Participation is not always the same as connection.
When Accommodations Have a Social Impact
Accommodations matter.
Many children need them.
And access should never depend on whether an accommodation looks different.
But accommodations can sometimes have social consequences that adults do not fully see.
One of my accommodations throughout school was completing written assessments instead of oral presentations because of my speech impairment.
The accommodation protected access.
It allowed me to demonstrate my knowledge.
But using accommodations could also make my differences more visible.
That visibility sometimes affected how I experienced school socially.
It is possible for an accommodation to be necessary and still affect how a child feels about belonging.
That does not mean the accommodation should disappear.
It means adults should consider both access and dignity.
Access matters. But how access feels matters too.
The playground often reveals what policies cannot.
What Children Experience
Children rarely talk about policies.
They talk about experiences.
Who sat with them.
Who included them.
Who noticed them.
Who remembered them.
Who made them feel welcome.
That is often how belonging is measured.
Not through paperwork.
But through relationships.
And while policies are important, they are only the beginning.
The real question is what happens after the policy is written.
Children remember how inclusion felt.
The most important question is not only “Was the child included?” It is “Did the child feel included?”
Being present is not the same as belonging.
When Support Creates Distance
One example from my own experience was the buddy system.
The intention was positive.
Adults wanted to make sure I was supported.
And in many ways, I was.
But sometimes the system also created a divide between me and my peers.
Adults saw support.
I experienced separation.
Because being assigned support is not always the same as building natural friendships.

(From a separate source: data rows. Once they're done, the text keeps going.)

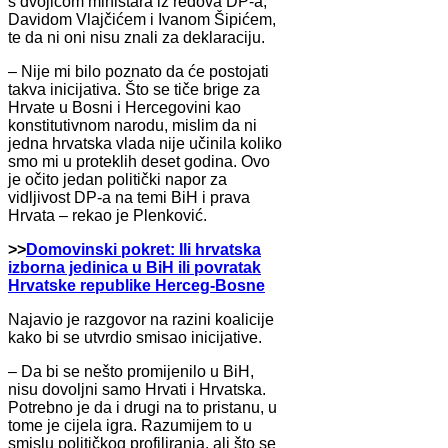
s dvojicom ministara iz redova DP-a,
Davidom Vlajčićem i Ivanom Šipićem,
te da ni oni nisu znali za deklaraciju.
– Nije mi bilo poznato da će postojati
takva inicijativa. Što se tiče brige za
Hrvate u Bosni i Hercegovini kao
konstitutivnom narodu, mislim da ni
jedna hrvatska vlada nije učinila koliko
smo mi u proteklih deset godina. Ovo
je očito jedan politički napor za
vidljivost DP-a na temi BiH i prava
Hrvata – rekao je Plenković.
>>
Domovinski pokret: Ili hrvatska
izborna jedinica u BiH ili povratak
Hrvatske republike Herceg-Bosne
Najavio je razgovor na razini koalicije
kako bi se utvrdio smisao inicijative.
– Da bi se nešto promijenilo u BiH,
nisu dovoljni samo Hrvati i Hrvatska.
Potrebno je da i drugi na to pristanu, u
tome je cijela igra. Razumijem to u
smislu političkog profiliranja, ali što se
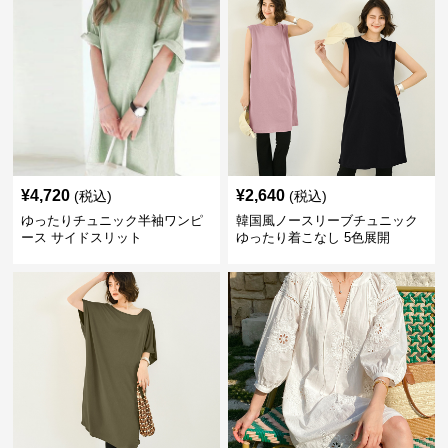
¥
4,720
¥
2,640
(税込)
(税込)
ゆったりチュニック半袖ワンピ
韓国風ノースリーブチュニック
ース サイドスリット
ゆったり着こなし 5色展開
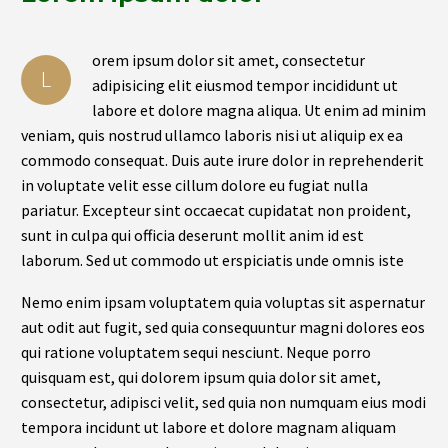
orem ipsum dolor sit amet, consectetur
L
adipisicing elit eiusmod tempor incididunt ut
labore et dolore magna aliqua. Ut enim ad minim
veniam, quis nostrud ullamco laboris nisi ut aliquip ex ea
commodo consequat. Duis aute irure dolor in reprehenderit
in voluptate velit esse cillum dolore eu fugiat nulla
pariatur. Excepteur sint occaecat cupidatat non proident,
sunt in culpa qui officia deserunt mollit anim id est
laborum. Sed ut commodo ut erspiciatis unde omnis iste
Nemo enim ipsam voluptatem quia voluptas sit aspernatur
aut odit aut fugit, sed quia consequuntur magni dolores eos
qui ratione voluptatem sequi nesciunt. Neque porro
quisquam est, qui dolorem ipsum quia dolor sit amet,
consectetur, adipisci velit, sed quia non numquam eius modi
tempora incidunt ut labore et dolore magnam aliquam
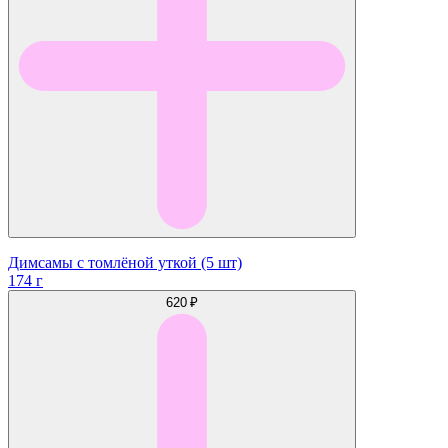
Димсамы с томлёной уткой (5 шт)
174 г
620 ₽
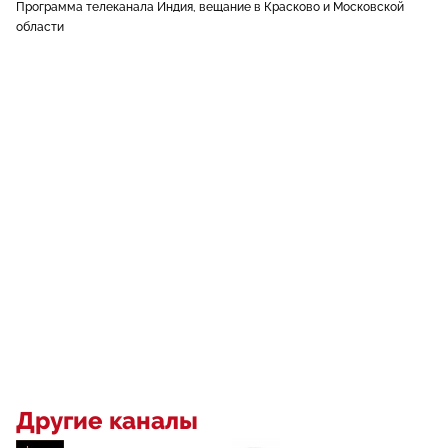
Программа телеканала Индия, вещание в Красково и Московской
области
Другие каналы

That is one of the challenges inclusion policies cannot always predict.
Sometimes support helps access while unintentionally affecting connection.
Support can create access without automatically creating belonging.
Access matters — but how access feels matters too.
The Difference Between Classroom Inclusion and Lunchtime Inclusion
Many schools work incredibly hard to support children during lessons.
Adults are present.
Activities are structured.
Support is available.
But lunchtime often tells a different story.
Because friendships cannot be allocated.
Belonging cannot be timetabled.
And connection cannot be written into a support plan.
For many children, the playground provides a more accurate picture of inclusion than any document ever could.
Because that is where children discover whether they are invited.
Included.
Remembered.
And wanted.
The playground often reveals what policies cannot.
Children remember how inclusion felt.
Closing Reflection for Parents and Educators
Policies matter.
Support plans matter.
Adjustments matter.
Schools need them.
Children benefit from them.
But they are not the destination.
They are the starting point.
Because inclusion is not something that lives in a document.
It lives in everyday experiences.
It lives in friendships.
It lives in lunchtime conversations.
It lives in feeling welcome, valued, and connected.
That is why I have also created an Included or Connected? reflection resource.
A tool designed to help adults look beyond participation and explore how inclusion is actually experienced by children.
It also includes a child reflection section because one of the most important questions adults can ask is:
How does inclusion feel?
Because children often measure inclusion differently from adults.
Adults may notice attendance.
Participation.
Support.
Children often notice who sat with them.
Who included them.
Who remembered them.
And where they felt they belonged.
Because sometimes the most important question is not:
“Was the child included?”
The most important question is:
“Did the child feel included?”
Inclusion succeeds when children experience it—not when paperwork says it exists.